Case 3. When a tree is convenient in a real product
Implementation with RubixML
Below is the runnable code: we build a Labeled dataset, train a ClassificationTree, and predict a decision for a new applicant.

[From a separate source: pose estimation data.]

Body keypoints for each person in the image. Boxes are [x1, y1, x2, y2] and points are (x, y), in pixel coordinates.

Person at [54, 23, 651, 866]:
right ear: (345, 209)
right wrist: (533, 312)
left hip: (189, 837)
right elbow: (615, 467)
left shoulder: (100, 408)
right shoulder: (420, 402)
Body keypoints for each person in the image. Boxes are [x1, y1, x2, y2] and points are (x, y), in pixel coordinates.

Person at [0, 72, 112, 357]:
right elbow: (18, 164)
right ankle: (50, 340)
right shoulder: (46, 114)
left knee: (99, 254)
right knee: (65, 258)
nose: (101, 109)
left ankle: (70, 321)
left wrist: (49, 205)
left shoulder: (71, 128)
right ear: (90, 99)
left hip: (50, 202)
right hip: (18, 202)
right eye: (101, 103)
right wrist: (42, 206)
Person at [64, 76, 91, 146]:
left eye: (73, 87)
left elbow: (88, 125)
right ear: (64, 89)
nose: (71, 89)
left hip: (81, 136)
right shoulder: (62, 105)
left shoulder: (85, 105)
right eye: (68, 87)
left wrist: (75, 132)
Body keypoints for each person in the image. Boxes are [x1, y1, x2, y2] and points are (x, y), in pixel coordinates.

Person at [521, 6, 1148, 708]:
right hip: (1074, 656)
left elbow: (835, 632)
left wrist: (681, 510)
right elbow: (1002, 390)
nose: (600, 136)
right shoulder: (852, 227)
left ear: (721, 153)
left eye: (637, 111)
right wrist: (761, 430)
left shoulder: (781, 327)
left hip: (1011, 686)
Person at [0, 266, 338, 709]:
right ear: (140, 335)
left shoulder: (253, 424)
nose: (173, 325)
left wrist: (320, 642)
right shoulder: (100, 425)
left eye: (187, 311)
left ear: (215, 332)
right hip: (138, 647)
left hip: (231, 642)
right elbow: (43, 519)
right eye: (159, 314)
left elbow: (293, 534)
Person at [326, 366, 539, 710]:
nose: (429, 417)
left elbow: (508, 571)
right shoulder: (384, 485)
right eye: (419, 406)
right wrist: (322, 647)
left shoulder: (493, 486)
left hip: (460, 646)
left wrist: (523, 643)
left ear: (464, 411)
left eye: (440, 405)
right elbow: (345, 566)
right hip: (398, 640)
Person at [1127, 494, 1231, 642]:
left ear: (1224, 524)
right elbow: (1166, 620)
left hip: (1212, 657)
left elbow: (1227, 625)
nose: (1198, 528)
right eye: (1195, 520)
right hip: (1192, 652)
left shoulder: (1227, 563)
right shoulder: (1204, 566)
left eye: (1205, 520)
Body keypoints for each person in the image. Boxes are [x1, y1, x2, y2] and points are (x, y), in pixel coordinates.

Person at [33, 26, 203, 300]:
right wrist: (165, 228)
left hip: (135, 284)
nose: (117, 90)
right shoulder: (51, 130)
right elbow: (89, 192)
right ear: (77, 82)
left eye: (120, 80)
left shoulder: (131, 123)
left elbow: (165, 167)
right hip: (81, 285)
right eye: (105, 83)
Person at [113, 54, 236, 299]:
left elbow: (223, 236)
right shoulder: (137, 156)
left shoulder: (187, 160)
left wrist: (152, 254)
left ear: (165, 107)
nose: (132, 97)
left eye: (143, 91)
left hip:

Then we generate a short explanation based on simple business rules (DTI, late payments, credit history length, etc.).
Example of use
<?php
use Rubix\ML\Classifiers\ClassificationTree;
use Rubix\ML\Datasets\Labeled;
use Rubix\ML\Datasets\Unlabeled;
mt_srand(42);
srand(42);
$samples = [
// income, loan, dti, history, late, cards, age, job, home
[5000, 10000, 0.2, 5, 0, 2, 35, 5, 1],
[3000, 15000, 0.6, 2, 3, 4, 28, 2, 0],
[8000, 20000, 0.25, 8, 0, 3, 45, 10, 1],
[2500, 5000, 0.5, 1, 2, 1, 23, 1, 0],
[6000, 12000, 0.3, 6, 1, 2, 38, 7, 1],
[4000, 18000, 0.7, 3, 4, 5, 30, 3, 0],
[7000, 9000, 0.18, 9, 0, 2, 41, 9, 1],
[3200, 11000, 0.55, 2, 1, 3, 29, 2, 0],
[5200, 16000, 0.42, 4, 2, 2, 36, 6, 1],
[2800, 14000, 0.65, 2, 3, 4, 26, 2, 0],
[9000, 25000, 0.33, 10, 0, 4, 48, 12, 1],
[4200, 8000, 0.38, 4, 0, 1, 33, 4, 0],
[3500, 22000, 0.75, 3, 5, 5, 31, 3, 0],
[6500, 15000, 0.28, 7, 1, 2, 39, 8, 1],
[2700, 6000, 0.49, 1, 2, 1, 24, 1, 0],
[5600, 13000, 0.31, 6, 1, 2, 37, 7, 1],
[3800, 17000, 0.68, 3, 4, 4, 30, 3, 0],
[4800, 9000, 0.22, 5, 0, 1, 27, 6, 1],
[7500, 14000, 0.62, 4, 4, 3, 44, 9, 1],
[2900, 7000, 0.28, 6, 0, 2, 25, 2, 0],
[6200, 10000, 0.58, 2, 3, 4, 34, 5, 1],
];
$labels = [
'approve',
'reject',
'approve',
'reject',
'approve',
'reject',
'approve',
'reject',
'approve',
'reject',
'approve',
'approve',
'reject',
'approve',
'reject',
'approve',
'reject',
'approve',
'reject',
'approve',
'reject',
];
$dataset = new Labeled($samples, $labels);
$tree = new ClassificationTree(
maxHeight: 10,
maxLeafSize: 2
);
$tree->train($dataset);
$applicant = [
4500, // income
12000, // loan
0.35, // dti
4, // history
1, // late payments
2, // cards
32, // age
4, // job years
1, // owns home
];
$dataset = new Unlabeled([$applicant]);
$prediction = $tree->predict($dataset);
function explainDecision(array $input): string {
[
$income,
$loan,
$dti,
$history,
$late,
$cards,
$age,
$job,
$home,
] = $input;
$reasons = [];
if ($dti > 0.5) {
$reasons[] = 'высокая долговая нагрузка';
}
if ($late > 2) {
$reasons[] = 'частые просрочки';
}
if ($history < 2) {
$reasons[] = 'короткая кредитная история';
}
if (empty($reasons)) {
return 'стабильный профиль заемщика';
}
return implode(', ', $reasons);
}
$result = [
'decision' => $prediction[0],
'explanation' => explainDecision($applicant),
];
echo "Decision: \n";
echo print_r($result, 1);
Graph:
Decision Tree
Result:
Memory: 0.476 Mb
Time running: 0.009 sec.
sample: [
4500, // income
12000, // loan
0.35, // dti
4, // history
1, // late payments
2, // cards
32, // age
4, // job years
1 // owns home
]
Decision:
Array
(
[decision] => approve
[explanation] => стабильный профиль заемщика
)
The output consists of two parts: the tree prediction (approve/reject) and a human-readable explanation. In real products, it is often important to show not only the model decision but also a clear reason why the application looks risky.